- **Données fournies**:
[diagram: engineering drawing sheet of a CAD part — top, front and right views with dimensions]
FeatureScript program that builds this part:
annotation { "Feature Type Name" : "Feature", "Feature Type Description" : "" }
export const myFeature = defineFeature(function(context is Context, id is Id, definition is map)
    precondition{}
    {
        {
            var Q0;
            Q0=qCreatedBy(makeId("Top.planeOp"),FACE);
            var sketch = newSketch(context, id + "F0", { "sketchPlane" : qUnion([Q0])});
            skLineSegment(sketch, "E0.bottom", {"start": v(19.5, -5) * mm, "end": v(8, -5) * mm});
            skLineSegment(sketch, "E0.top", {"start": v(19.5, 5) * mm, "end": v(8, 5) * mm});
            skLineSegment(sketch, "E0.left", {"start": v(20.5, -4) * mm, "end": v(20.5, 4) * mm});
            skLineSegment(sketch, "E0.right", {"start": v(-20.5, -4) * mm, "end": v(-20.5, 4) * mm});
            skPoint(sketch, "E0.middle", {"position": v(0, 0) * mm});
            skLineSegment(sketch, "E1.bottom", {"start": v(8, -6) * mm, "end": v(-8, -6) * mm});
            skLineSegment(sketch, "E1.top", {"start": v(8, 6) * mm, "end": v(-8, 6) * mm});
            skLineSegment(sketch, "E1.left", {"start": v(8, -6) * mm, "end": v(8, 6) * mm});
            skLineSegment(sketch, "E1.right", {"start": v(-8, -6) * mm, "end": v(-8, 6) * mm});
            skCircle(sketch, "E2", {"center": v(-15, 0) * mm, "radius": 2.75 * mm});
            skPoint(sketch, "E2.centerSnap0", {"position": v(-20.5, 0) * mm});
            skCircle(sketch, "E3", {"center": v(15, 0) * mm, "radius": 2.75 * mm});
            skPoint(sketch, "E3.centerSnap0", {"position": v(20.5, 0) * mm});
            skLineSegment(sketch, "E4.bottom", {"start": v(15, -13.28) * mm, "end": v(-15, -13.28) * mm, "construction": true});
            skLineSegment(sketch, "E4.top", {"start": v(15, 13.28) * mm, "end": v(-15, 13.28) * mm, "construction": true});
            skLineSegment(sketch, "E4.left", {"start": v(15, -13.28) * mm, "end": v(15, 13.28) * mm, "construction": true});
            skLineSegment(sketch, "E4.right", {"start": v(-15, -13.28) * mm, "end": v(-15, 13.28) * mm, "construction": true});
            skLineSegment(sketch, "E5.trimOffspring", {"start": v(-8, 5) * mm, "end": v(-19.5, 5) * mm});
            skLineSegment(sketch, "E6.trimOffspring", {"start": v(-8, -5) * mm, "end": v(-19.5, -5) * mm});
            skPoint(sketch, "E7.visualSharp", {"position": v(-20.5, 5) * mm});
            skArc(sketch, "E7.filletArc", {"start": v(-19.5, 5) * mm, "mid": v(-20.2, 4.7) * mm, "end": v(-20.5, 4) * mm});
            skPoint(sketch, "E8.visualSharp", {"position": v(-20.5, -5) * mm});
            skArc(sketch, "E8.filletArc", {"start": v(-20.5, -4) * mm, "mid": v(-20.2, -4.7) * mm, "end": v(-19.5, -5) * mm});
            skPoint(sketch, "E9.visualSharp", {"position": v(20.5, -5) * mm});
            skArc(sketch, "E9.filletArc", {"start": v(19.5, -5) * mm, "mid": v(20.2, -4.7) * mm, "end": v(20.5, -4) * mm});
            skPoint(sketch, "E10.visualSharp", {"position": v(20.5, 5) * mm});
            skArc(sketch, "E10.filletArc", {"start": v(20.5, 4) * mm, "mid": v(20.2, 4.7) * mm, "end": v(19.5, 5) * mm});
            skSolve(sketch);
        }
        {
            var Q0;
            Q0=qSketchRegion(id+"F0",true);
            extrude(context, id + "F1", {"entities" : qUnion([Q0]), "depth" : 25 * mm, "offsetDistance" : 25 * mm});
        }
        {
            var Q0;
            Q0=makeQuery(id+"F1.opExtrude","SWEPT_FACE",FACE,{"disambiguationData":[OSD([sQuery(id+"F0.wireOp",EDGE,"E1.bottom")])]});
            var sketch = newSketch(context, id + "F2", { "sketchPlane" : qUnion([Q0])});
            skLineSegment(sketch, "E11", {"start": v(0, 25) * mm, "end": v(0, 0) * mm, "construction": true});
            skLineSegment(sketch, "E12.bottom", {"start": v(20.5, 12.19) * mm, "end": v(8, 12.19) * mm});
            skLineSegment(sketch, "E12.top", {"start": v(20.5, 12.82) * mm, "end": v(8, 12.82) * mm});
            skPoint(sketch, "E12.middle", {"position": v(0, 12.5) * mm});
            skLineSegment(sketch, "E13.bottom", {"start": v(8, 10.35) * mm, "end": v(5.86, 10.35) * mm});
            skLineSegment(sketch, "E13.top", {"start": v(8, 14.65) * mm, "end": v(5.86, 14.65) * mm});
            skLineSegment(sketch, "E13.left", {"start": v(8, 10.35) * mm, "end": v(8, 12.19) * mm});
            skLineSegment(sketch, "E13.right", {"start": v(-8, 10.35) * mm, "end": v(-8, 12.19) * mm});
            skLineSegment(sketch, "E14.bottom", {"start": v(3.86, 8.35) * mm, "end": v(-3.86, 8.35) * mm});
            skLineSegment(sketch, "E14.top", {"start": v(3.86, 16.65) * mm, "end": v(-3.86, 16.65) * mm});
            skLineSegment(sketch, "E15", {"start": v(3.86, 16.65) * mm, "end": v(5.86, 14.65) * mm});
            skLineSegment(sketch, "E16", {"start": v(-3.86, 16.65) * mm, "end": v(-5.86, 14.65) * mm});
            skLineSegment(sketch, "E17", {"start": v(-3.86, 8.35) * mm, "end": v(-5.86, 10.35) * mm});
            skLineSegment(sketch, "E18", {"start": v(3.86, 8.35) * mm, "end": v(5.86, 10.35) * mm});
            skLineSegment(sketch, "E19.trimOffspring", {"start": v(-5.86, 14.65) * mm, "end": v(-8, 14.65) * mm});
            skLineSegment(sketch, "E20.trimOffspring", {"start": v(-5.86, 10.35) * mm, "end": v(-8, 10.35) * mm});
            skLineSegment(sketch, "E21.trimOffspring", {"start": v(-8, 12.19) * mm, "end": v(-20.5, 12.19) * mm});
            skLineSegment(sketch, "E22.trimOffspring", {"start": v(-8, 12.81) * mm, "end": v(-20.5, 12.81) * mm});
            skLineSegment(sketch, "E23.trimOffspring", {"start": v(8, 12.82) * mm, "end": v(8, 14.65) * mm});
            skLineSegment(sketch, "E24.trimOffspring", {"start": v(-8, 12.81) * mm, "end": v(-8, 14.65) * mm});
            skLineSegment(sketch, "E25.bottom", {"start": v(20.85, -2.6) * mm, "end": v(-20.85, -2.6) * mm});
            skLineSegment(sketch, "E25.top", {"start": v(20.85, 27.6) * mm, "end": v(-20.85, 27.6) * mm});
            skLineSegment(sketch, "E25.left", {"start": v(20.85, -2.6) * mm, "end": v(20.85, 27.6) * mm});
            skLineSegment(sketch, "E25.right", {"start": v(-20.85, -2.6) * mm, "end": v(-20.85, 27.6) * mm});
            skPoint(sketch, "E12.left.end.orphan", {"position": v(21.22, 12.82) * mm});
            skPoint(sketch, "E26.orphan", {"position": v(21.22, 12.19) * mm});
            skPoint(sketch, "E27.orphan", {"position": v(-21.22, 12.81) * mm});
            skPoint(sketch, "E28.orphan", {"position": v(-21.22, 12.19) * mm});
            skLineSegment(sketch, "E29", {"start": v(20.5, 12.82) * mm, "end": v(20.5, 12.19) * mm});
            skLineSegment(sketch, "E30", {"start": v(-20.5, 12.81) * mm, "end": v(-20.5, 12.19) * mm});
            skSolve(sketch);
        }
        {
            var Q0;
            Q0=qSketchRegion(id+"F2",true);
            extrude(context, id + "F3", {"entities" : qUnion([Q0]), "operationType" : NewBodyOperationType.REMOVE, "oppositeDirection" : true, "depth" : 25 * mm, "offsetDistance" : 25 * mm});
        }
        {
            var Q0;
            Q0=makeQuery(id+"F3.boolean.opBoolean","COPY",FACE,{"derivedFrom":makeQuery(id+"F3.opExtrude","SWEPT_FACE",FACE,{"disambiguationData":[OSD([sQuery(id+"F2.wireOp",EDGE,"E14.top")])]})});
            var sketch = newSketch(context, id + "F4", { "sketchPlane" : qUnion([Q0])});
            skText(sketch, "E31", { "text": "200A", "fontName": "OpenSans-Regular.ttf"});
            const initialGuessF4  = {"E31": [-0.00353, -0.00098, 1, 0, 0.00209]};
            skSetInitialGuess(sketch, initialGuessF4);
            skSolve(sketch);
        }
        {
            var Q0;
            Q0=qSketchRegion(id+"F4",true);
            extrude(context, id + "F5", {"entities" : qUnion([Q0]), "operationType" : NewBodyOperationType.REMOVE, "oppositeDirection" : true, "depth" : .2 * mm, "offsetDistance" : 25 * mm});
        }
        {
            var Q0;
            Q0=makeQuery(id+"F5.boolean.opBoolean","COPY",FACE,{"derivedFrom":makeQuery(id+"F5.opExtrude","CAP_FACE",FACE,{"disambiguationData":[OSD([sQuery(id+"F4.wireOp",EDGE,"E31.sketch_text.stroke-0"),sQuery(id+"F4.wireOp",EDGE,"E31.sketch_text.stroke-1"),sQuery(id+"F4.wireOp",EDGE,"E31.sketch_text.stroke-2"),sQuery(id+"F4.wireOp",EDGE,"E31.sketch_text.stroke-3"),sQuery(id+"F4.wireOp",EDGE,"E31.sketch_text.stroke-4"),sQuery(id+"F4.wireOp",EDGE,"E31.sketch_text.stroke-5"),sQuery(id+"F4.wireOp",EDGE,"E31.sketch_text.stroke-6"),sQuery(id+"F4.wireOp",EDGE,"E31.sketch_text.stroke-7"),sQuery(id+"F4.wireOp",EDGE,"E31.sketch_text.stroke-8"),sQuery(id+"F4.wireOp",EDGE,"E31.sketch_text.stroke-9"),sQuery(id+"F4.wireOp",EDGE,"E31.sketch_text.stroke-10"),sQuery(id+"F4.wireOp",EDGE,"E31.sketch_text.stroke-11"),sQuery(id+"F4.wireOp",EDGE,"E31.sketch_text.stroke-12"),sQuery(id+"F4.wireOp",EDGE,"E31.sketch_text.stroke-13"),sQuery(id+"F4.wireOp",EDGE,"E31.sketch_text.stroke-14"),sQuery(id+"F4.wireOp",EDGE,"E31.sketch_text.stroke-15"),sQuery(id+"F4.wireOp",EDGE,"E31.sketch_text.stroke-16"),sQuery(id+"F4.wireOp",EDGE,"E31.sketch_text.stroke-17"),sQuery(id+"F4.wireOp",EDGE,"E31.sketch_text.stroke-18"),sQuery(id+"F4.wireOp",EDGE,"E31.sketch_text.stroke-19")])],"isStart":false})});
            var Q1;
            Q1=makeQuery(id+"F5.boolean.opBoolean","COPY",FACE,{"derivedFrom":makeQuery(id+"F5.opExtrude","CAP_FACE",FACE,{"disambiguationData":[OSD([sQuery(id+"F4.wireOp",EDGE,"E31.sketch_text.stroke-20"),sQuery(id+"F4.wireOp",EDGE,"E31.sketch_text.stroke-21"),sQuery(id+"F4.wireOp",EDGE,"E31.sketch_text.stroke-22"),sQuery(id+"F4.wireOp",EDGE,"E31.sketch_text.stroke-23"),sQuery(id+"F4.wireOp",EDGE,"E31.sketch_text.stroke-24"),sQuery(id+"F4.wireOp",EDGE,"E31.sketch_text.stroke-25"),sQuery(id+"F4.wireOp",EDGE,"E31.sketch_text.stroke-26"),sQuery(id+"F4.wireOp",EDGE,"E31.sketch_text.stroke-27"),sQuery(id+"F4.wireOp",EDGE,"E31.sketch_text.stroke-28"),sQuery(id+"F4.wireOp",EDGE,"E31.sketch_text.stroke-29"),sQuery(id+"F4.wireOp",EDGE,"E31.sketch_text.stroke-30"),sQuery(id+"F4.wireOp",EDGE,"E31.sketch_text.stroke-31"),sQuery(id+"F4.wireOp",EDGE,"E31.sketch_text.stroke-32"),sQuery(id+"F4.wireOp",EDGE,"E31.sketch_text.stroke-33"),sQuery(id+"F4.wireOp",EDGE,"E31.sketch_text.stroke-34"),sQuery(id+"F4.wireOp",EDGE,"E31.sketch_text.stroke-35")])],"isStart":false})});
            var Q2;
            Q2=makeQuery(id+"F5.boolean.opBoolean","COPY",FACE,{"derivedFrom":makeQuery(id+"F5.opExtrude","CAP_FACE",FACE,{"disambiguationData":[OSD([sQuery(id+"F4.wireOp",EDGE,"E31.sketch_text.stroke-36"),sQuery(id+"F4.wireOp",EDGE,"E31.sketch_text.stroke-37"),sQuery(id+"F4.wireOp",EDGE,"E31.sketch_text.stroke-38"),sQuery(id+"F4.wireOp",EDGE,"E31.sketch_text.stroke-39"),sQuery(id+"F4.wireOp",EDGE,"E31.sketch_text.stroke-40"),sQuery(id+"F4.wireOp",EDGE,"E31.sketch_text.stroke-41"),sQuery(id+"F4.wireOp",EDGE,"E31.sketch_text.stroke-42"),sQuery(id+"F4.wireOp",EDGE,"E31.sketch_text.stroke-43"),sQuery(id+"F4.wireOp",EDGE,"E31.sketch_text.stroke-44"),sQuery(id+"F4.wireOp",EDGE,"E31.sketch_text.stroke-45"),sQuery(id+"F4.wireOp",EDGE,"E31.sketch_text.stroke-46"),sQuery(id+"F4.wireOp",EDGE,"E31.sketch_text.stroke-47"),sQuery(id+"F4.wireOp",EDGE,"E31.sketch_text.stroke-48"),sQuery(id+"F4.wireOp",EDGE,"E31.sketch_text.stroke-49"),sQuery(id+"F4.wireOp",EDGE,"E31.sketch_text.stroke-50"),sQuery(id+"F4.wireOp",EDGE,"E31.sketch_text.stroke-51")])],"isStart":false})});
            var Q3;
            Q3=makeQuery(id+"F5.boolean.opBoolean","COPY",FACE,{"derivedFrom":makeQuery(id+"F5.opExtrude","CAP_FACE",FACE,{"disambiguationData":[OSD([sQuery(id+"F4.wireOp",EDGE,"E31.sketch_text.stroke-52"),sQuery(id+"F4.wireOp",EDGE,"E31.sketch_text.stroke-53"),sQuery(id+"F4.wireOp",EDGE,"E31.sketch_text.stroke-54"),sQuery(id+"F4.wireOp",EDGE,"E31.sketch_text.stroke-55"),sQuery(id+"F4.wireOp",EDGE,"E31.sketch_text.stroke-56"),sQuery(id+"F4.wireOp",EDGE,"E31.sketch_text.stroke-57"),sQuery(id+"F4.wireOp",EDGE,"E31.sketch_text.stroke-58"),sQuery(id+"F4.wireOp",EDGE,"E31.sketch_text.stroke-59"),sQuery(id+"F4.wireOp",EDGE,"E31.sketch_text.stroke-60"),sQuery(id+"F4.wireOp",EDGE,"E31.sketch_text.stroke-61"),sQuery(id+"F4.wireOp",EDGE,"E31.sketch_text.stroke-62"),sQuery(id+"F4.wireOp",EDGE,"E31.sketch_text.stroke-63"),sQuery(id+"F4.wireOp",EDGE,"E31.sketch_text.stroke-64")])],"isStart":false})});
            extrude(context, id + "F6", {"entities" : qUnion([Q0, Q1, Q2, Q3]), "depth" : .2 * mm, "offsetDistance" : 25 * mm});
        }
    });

- **Consigne**: Repérez, dans les entrées ci-dessus, chaque ligne où figure la chaîne « radius », puis recopiez ces lignes intégralement.

- **Réponse attendue**:
            skCircle(sketch, "E2", {"center": v(-15, 0) * mm, "radius": 2.75 * mm});
            skCircle(sketch, "E3", {"center": v(15, 0) * mm, "radius": 2.75 * mm});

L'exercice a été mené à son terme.